Even now I curse the day- and yet, I think,
Few come within the compass of my curse-
Wherein I did not some notorious ill;
As kill a man, or else devise his death;
Ravish a maid, or plot the way to do it;
Accuse some innocent, and forswear myself;
Set deadly enmity between two friends;
Make poor men’s cattle break their necks;
Set fire on barns and hay-stacks in the night,
And bid the owners quench them with their tears.
Oft have I digg’d up dead men from their graves,
And set them upright at their dear friends’ door
Even when their sorrows almost was forgot,
And on their skins, as on the bark of trees,
Have with my knife carved in Roman letters
Each of these examples in isolation could hint at the adherence of the play and the playwright to the xenophobic and racist discourse of their time, but if we analyze these elements together, we can discern a different approach offered by Shakespeare in his play. Based on the way the characters of the play act towards the son of Aaron, a simple infant, we can conclude that the character of Aaron has been subject to the constant hammering of others for the color of his skin, and it comes at no surprise that he holds a grudge against everyone and plans to harm everyone without no remorse. If he was indeed the comically evil character he is portrayed to be, even admits to being, he would not have asked Lucius in the first scene of act five to spare his son but would have done all he could to hurt even his own son in adherence to his utterly evil nature. It is through this vein of goodness in the monstrous Aaron that Shakespeare masterfully shows us that it is the same within his society; blackness is treated as a disease, and as such, they become diseased if they ever become so, which is of no fault of their own but that of the society they live in, a discourse which would have been widely rejected by society.
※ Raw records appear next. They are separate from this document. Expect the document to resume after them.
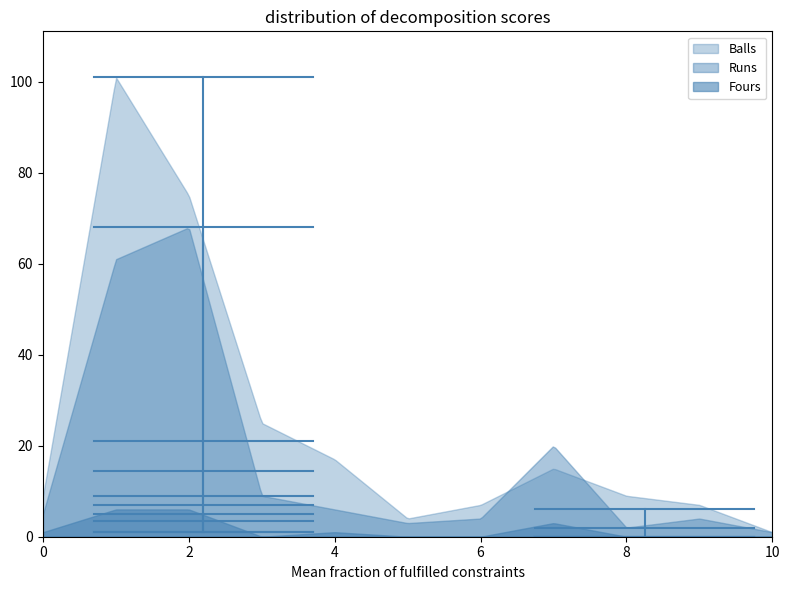

How many lines are shown in the chart?

3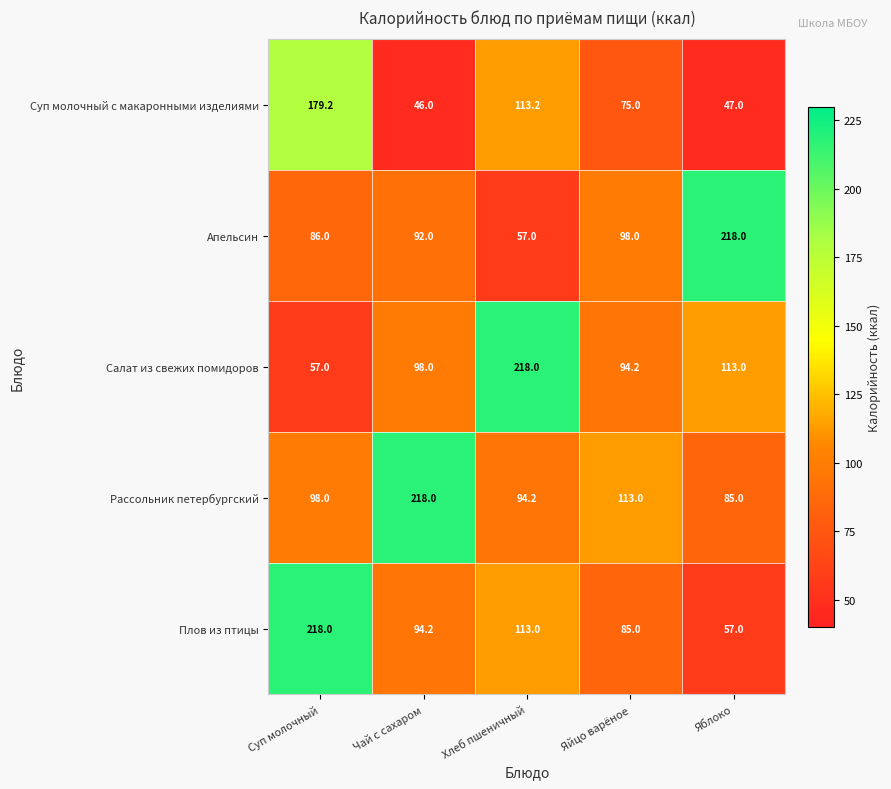

Where is Апельсин nearest to the value 137?

Яйцо варёное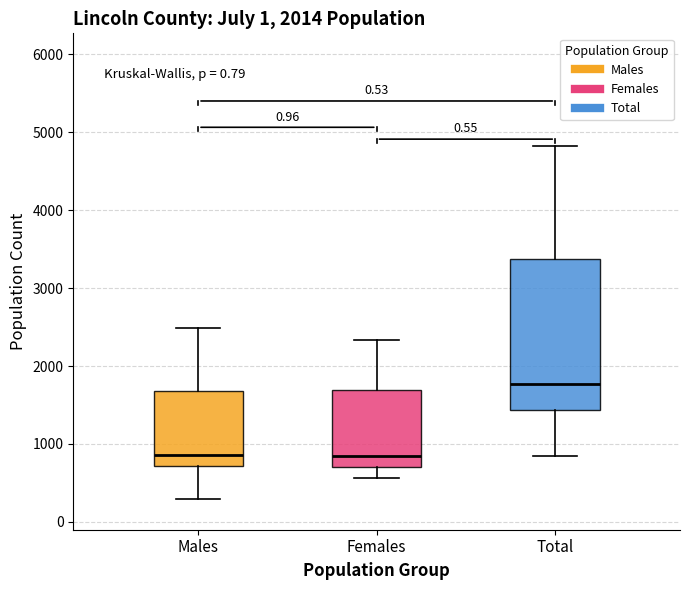

Reading left to right, transcribe this box plot: for each box, give where its median line is, the range the box spans, and where its two whiskers end, as read against the y-axis. The values are not printed on the chart, so give them approximately, as read against the axis.

Males: median 900, box 700 to 1700, whiskers 300 to 2500
Females: median 900, box 700 to 1700, whiskers 600 to 2300
Total: median 1800, box 1400 to 3400, whiskers 800 to 4800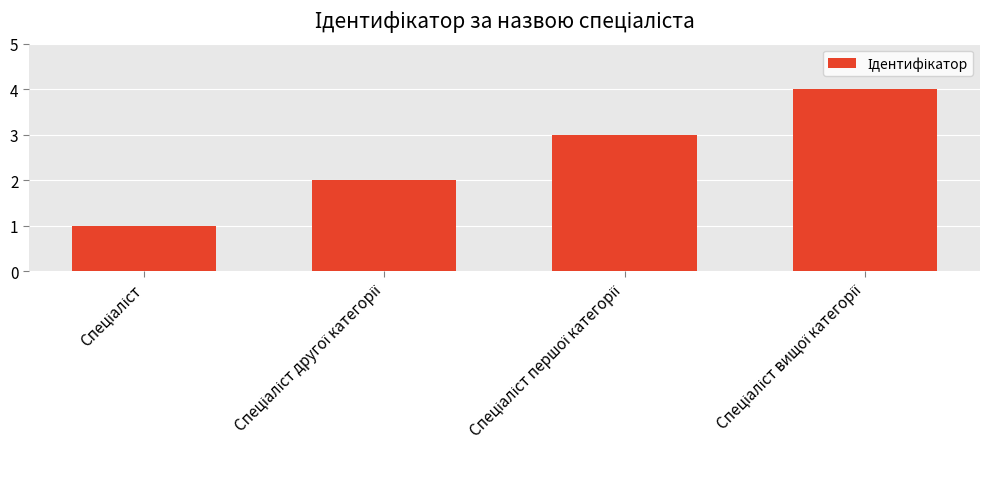

What is the greatest value displayed?

4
In conclusion, from the meticulous and thorough analysis of the discourses presented in Titus Andronicus, and those which belonged to Shakespeare’s society, we can understand that Shakespeare adhered to many customs of his time; He had no other choice as he was not allowed to do so otherwise for fear of eventual rejection by society and or authorities, and also the crucial fact that he was the product of his time, something that must not be glanced over. However, also, Shakespeare interjected novel or less popular ideas throughout his play; he was a man who could masterfully disguise the discourses he implemented and shape the customs of his time in covert ways, something that was not easy to achieve in times of significant censure.